Another test I tried it's disabled caching, and I saw that all the microbatches last the same time, so it seems that it's relation with caching these RDD's.

El jue., 23 ago. 2018 a las 15:29, Sonal Goyal (<[hidden email]>) escribió:
How are these small RDDs created? Could the blockage be in their compute creation instead of their caching? 

Thanks,
Sonal
Nube Technologies 





On Thu, Aug 23, 2018 at 6:38 PM, Guillermo Ortiz <[hidden email]> wrote:
I use spark with caching with persist method. I have several RDDs what I cache but some of them are pretty small (about 300kbytes). Most of time it works well and usually lasts 1s the whole job, but sometimes it takes about 40s to store 300kbytes to cache.

If I go to the SparkUI->Cache, I can see how the percentage is increasing until 83% (250kbytes) and then it stops for a while. If I check the event time in the Spark UI I can see that when this happen there is a node where tasks takes very long time.

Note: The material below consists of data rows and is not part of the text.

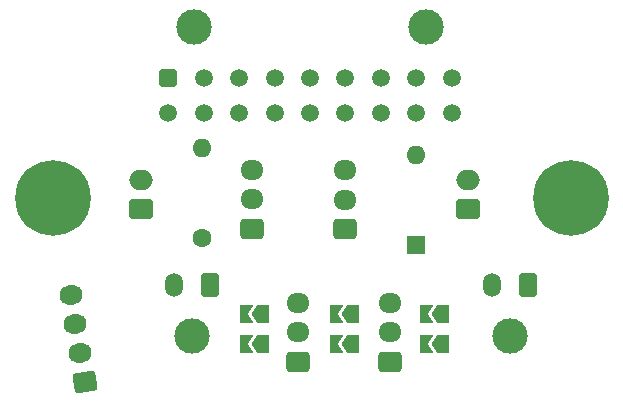
<source format=gbs>
%TF.GenerationSoftware,KiCad,Pcbnew,8.0.8*%
%TF.CreationDate,2025-01-29T22:29:46+01:00*%
%TF.ProjectId,xol-pcb,786f6c2d-7063-4622-9e6b-696361645f70,rev?*%
%TF.SameCoordinates,Original*%
%TF.FileFunction,Soldermask,Bot*%
%TF.FilePolarity,Negative*%
%FSLAX46Y46*%
G04 Gerber Fmt 4.6, Leading zero omitted, Abs format (unit mm)*
G04 Created by KiCad (PCBNEW 8.0.8) date 2025-01-29 22:29:46*
%MOMM*%
%LPD*%
G01*
G04 APERTURE LIST*
G04 Aperture macros list*
%AMRoundRect*
0 Rectangle with rounded corners*
0 $1 Rounding radius*
0 $2 $3 $4 $5 $6 $7 $8 $9 X,Y pos of 4 corners*
0 Add a 4 corners polygon primitive as box body*
4,1,4,$2,$3,$4,$5,$6,$7,$8,$9,$2,$3,0*
0 Add four circle primitives for the rounded corners*
1,1,$1+$1,$2,$3*
1,1,$1+$1,$4,$5*
1,1,$1+$1,$6,$7*
1,1,$1+$1,$8,$9*
0 Add four rect primitives between the rounded corners*
20,1,$1+$1,$2,$3,$4,$5,0*
20,1,$1+$1,$4,$5,$6,$7,0*
20,1,$1+$1,$6,$7,$8,$9,0*
20,1,$1+$1,$8,$9,$2,$3,0*%
%AMHorizOval*
0 Thick line with rounded ends*
0 $1 width*
0 $2 $3 position (X,Y) of the first rounded end (center of the circle)*
0 $4 $5 position (X,Y) of the second rounded end (center of the circle)*
0 Add line between two ends*
20,1,$1,$2,$3,$4,$5,0*
0 Add two circle primitives to create the rounded ends*
1,1,$1,$2,$3*
1,1,$1,$4,$5*%
%AMFreePoly0*
4,1,6,1.000000,0.000000,0.500000,-0.750000,-0.500000,-0.750000,-0.500000,0.750000,0.500000,0.750000,1.000000,0.000000,1.000000,0.000000,$1*%
%AMFreePoly1*
4,1,6,0.500000,-0.750000,-0.650000,-0.750000,-0.150000,0.000000,-0.650000,0.750000,0.500000,0.750000,0.500000,-0.750000,0.500000,-0.750000,$1*%
G04 Aperture macros list end*
%ADD10C,3.000000*%
%ADD11RoundRect,0.250001X0.499999X0.759999X-0.499999X0.759999X-0.499999X-0.759999X0.499999X-0.759999X0*%
%ADD12O,1.500000X2.020000*%
%ADD13RoundRect,0.250000X0.750000X-0.600000X0.750000X0.600000X-0.750000X0.600000X-0.750000X-0.600000X0*%
%ADD14O,2.000000X1.700000*%
%ADD15C,1.600000*%
%ADD16O,1.600000X1.600000*%
%ADD17C,6.400000*%
%ADD18RoundRect,0.250000X0.725000X-0.600000X0.725000X0.600000X-0.725000X0.600000X-0.725000X-0.600000X0*%
%ADD19O,1.950000X1.700000*%
%ADD20RoundRect,0.250001X-0.499999X-0.499999X0.499999X-0.499999X0.499999X0.499999X-0.499999X0.499999X0*%
%ADD21C,1.500000*%
%ADD22R,1.600000X1.600000*%
%ADD23FreePoly0,180.000000*%
%ADD24FreePoly1,180.000000*%
%ADD25RoundRect,0.250000X0.809935X-0.479198X0.622213X0.706028X-0.809935X0.479198X-0.622213X-0.706028X0*%
%ADD26HorizOval,1.700000X0.123461X0.019554X-0.123461X-0.019554X0*%
G04 APERTURE END LIST*
D10*
%TO.C,HE1*%
X74446000Y-61056000D03*
D11*
X75946000Y-56736000D03*
D12*
X72946000Y-56736000D03*
%TD*%
D13*
%TO.C,PCF1*%
X43180000Y-50292000D03*
D14*
X43180000Y-47792000D03*
%TD*%
D15*
%TO.C,R1*%
X48330000Y-52690000D03*
D16*
X48330000Y-45070000D03*
%TD*%
D10*
%TO.C,TH1*%
X47500000Y-61056000D03*
D11*
X49000000Y-56736000D03*
D12*
X46000000Y-56736000D03*
%TD*%
D17*
%TO.C,H1*%
X79559001Y-49376179D03*
%TD*%
%TO.C,H2*%
X35709001Y-49376179D03*
%TD*%
D18*
%TO.C,AUX1*%
X64245000Y-63206000D03*
D19*
X64245000Y-60706000D03*
X64245000Y-58206000D03*
%TD*%
D18*
%TO.C,RGB1*%
X52595000Y-51950000D03*
D19*
X52595000Y-49450000D03*
X52595000Y-46950000D03*
%TD*%
D13*
%TO.C,PCF2*%
X70866000Y-50292000D03*
D14*
X70866000Y-47792000D03*
%TD*%
D10*
%TO.C,J1*%
X47660000Y-34841000D03*
X67360000Y-34841000D03*
D20*
X45500000Y-39161000D03*
D21*
X48500000Y-39161000D03*
X51500000Y-39161000D03*
X54500000Y-39161000D03*
X57500000Y-39161000D03*
X60500000Y-39161000D03*
X63500000Y-39161000D03*
X66500000Y-39161000D03*
X69500000Y-39161000D03*
X45500000Y-42161000D03*
X48500000Y-42161000D03*
X51500000Y-42161000D03*
X54500000Y-42161000D03*
X57500000Y-42161000D03*
X60500000Y-42161000D03*
X63500000Y-42161000D03*
X66500000Y-42161000D03*
X69500000Y-42161000D03*
%TD*%
D18*
%TO.C,HEF1*%
X60440000Y-52000000D03*
D19*
X60440000Y-49500000D03*
X60440000Y-47000000D03*
%TD*%
D22*
%TO.C,D1*%
X66470000Y-53290000D03*
D16*
X66470000Y-45670000D03*
%TD*%
D18*
%TO.C,AUX2-3*%
X56475000Y-63206000D03*
D19*
X56475000Y-60706000D03*
X56475000Y-58206000D03*
%TD*%
D23*
%TO.C,JP4*%
X68797000Y-61722000D03*
D24*
X67347000Y-61722000D03*
%TD*%
D25*
%TO.C,MOTOR1*%
X38419166Y-64929703D03*
D26*
X38028080Y-62460482D03*
X37636994Y-59991261D03*
X37245908Y-57522040D03*
%TD*%
D23*
%TO.C,JP1*%
X68797000Y-59182000D03*
D24*
X67347000Y-59182000D03*
%TD*%
D23*
%TO.C,JP3*%
X53557000Y-59182000D03*
D24*
X52107000Y-59182000D03*
%TD*%
D23*
%TO.C,JP5*%
X61177000Y-61722000D03*
D24*
X59727000Y-61722000D03*
%TD*%
D23*
%TO.C,JP6*%
X53557000Y-61722000D03*
D24*
X52107000Y-61722000D03*
%TD*%
D23*
%TO.C,JP2*%
X61177000Y-59182000D03*
D24*
X59727000Y-59182000D03*
%TD*%
M02*

</source>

This node could be any from the cluster, it's not always the same.

In the spark executor logs I can see it's that it takes about 40s in store 3.7kb when this problem occurs

    INFO  2018-08-23 12:46:58 Logging.scala:54 - org.apache.spark.storage.BlockManager: Found block rdd_1705_23 locally
    INFO  2018-08-23 12:47:38 Logging.scala:54 - org.apache.spark.storage.memory.MemoryStore: Block rdd_1692_7 stored as bytes in memory (estimated size 3.7 KB, free 1048.0 MB)
    INFO  2018-08-23 12:47:38 Logging.scala:54 - org.apache.spark.storage.BlockManager: Found block rdd_1692_7 locally

I have tried with MEMORY_ONLY, MEMORY_AND_SER and so on with the same results. I have checked the IO disk (although if I use memory_only I guess that it doesn't have sense) and I can't see any problem. This happens randomly, but it could be in the 25% of the jobs.

Any idea about what it could be happening?